The point is more subtle. In many of the endeavours of life, the degree of uncertainty and the power of exogenous variables is so high, that winning most of the time is actually enough. In those activities, success isn’t like a school exam. What matters is your overall batting average over a long period. If 60 per cent of your choices work out, you can still be winning. Even Warren Buffet pointed out that the majority of his wealth comes from just a handful of good bets. The trick is to make much more money from the good investments than you lose from the bad ones.
In business, the best executives aren’t the ones never failing. They’re the ones learning the most from their failures. They shoulder them, figure out what caused them, adjust course, and keep moving forward. They don’t chase perfection; they chase progress. They stay in the game, and they play long.

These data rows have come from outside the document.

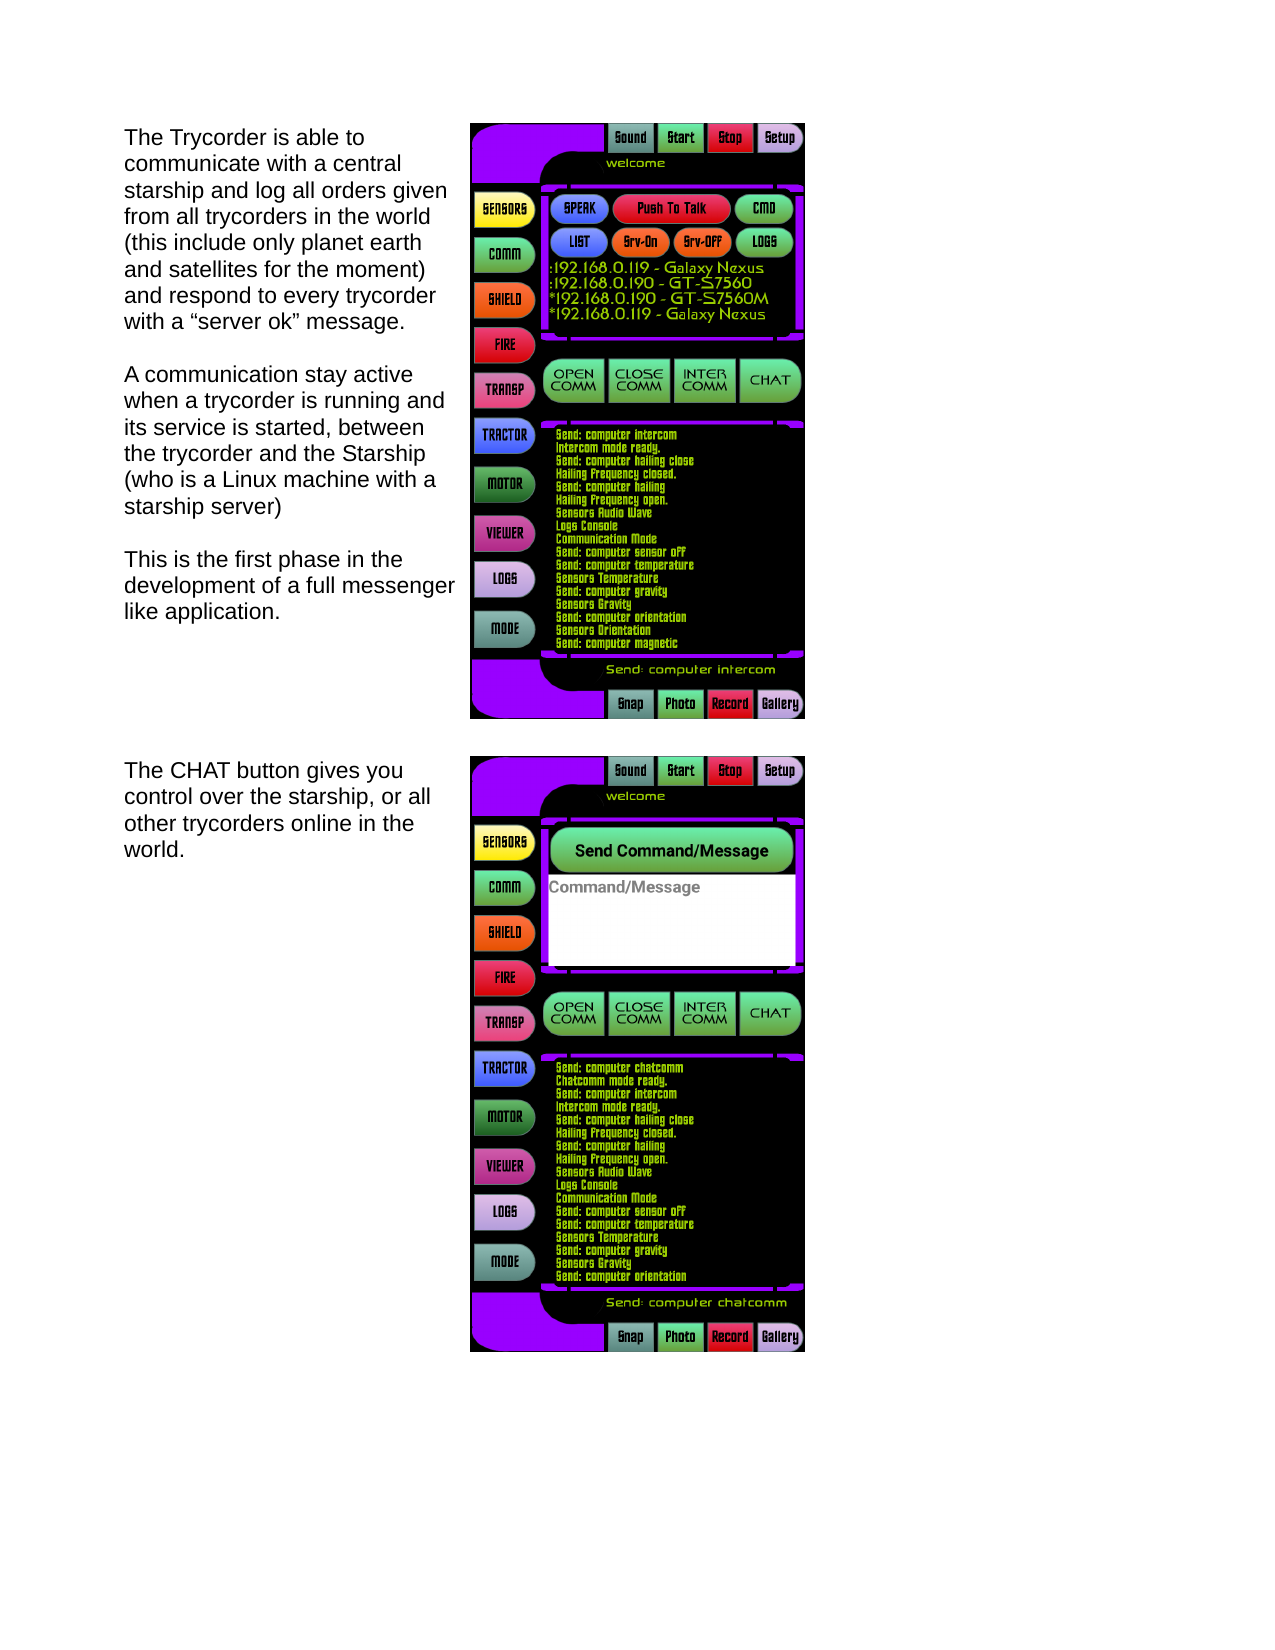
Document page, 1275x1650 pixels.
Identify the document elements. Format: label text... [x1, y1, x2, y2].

table_cell The Trycorder is able to communicate with a central starship and log all orders given from all trycorders in the world (this include only planet earth and satellites for the moment) and respond to every trycorder with a “server ok” message. A communication stay active when a trycorder is running and its service is started, between the trycorder and the Starship (who is a Linux machine with a starship server) This is the first phase in the development of a full messenger like application. [118, 118, 464, 751]
picture [470, 123, 805, 719]
picture [470, 756, 805, 1352]
table_cell [464, 751, 811, 1384]
table_cell [811, 751, 1157, 1384]
table_cell [464, 118, 811, 751]
table_cell [811, 118, 1157, 751]
table_cell The CHAT button gives you control over the starship, or all other trycorders online in the world. [118, 751, 464, 1384]
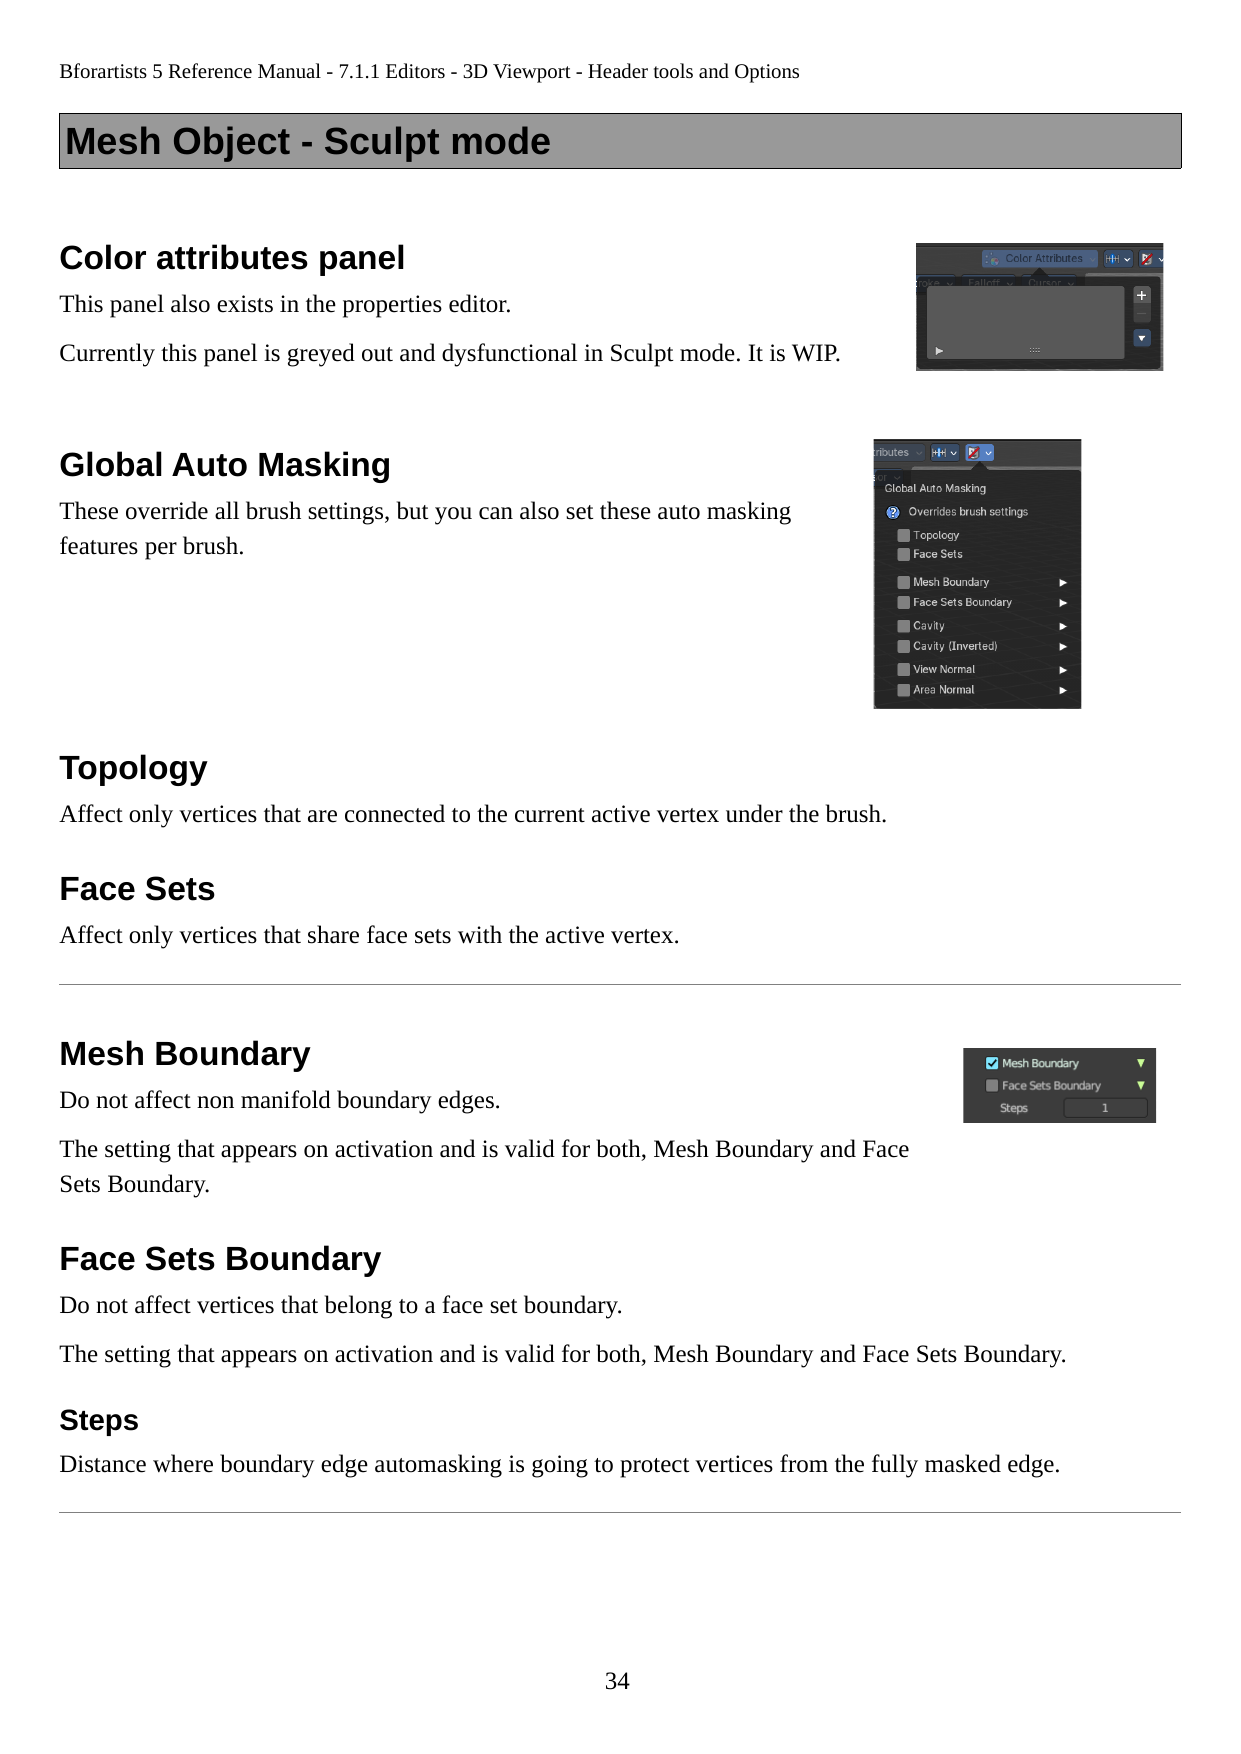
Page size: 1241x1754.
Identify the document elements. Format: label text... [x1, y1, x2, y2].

text Affect only vertices that share face sets with the active vertex. [59, 920, 1181, 949]
picture [873, 439, 1082, 709]
text Currently this panel is greyed out and dysfunctional in Sculpt mode. It is WIP. [59, 338, 916, 367]
subtitle Face Sets Boundary [59, 1239, 1181, 1277]
subtitle [1082, 445, 1181, 484]
subtitle Face Sets [59, 869, 1181, 907]
picture [916, 243, 1164, 371]
text Do not affect vertices that belong to a face set boundary. [59, 1290, 1181, 1318]
text Distance where boundary edge automasking is going to protect vertices from the fully masked edge. [59, 1449, 1181, 1477]
text The setting that appears on activation and is valid for both, Mesh Boundary and Face Sets Boundary. [59, 1339, 1181, 1368]
subtitle Global Auto Masking [59, 445, 873, 484]
table_header Mesh Object - Sculpt mode [60, 114, 1181, 168]
text [1082, 496, 1181, 559]
text These override all brush settings, but you can also set these auto masking features per brush. [59, 496, 873, 559]
subtitle Steps [59, 1402, 1181, 1436]
text Affect only vertices that are connected to the current active vertex under the brush. [59, 799, 1181, 828]
picture [963, 1048, 1157, 1123]
text This panel also exists in the properties editor. [59, 289, 916, 318]
subtitle Mesh Boundary [59, 1034, 1181, 1073]
subtitle Color attributes panel [59, 238, 1181, 276]
text The setting that appears on activation and is valid for both, Mesh Boundary and Face Sets Boundary. [59, 1134, 1181, 1197]
subtitle Topology [59, 748, 1181, 786]
text Do not affect non manifold boundary edges. [59, 1085, 963, 1114]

Roger Federer gave a commencement address at Dartmouth College. The retired tennis legend pointed out that while he won almost 80 per cent of the singles matches he played in his career, he only won 54 per cent of the total points in the matches—a little more than half! He said this: “When you lose every second point, you learn not to dwell on every shot…it’s only a point.” He asked all of us to put every failed point behind us, and commit fully to the next one. We don’t have to doubt ourselves or feel sorry for ourselves; we just have to keep learning and keep playing.
In investing, in forecasting, in business, and in much of life, the key is to stay in the game. You can’t do that if you demand perfection from yourself. You can’t do that if every small mistake feels like a catastrophe. Instead, we must all learn to play the long game—to understand that 60% success means we’re winning the inherently difficult and uncertain game of life.
In my book Up & Ahead, I share a life lesson from two economists—John Kay and Mervyn King—who are not trapped in academic frameworks, but instead look at life in full knowledge of all its imperfections. They point out that most regular people don’t try to optimize anything—they just try to cope! But crucially, they try to get better. They don’t aim for the highest peaks; they don’t even know that they exist, or where they are. They just keep trying to get to a place that’s higher than where they are now.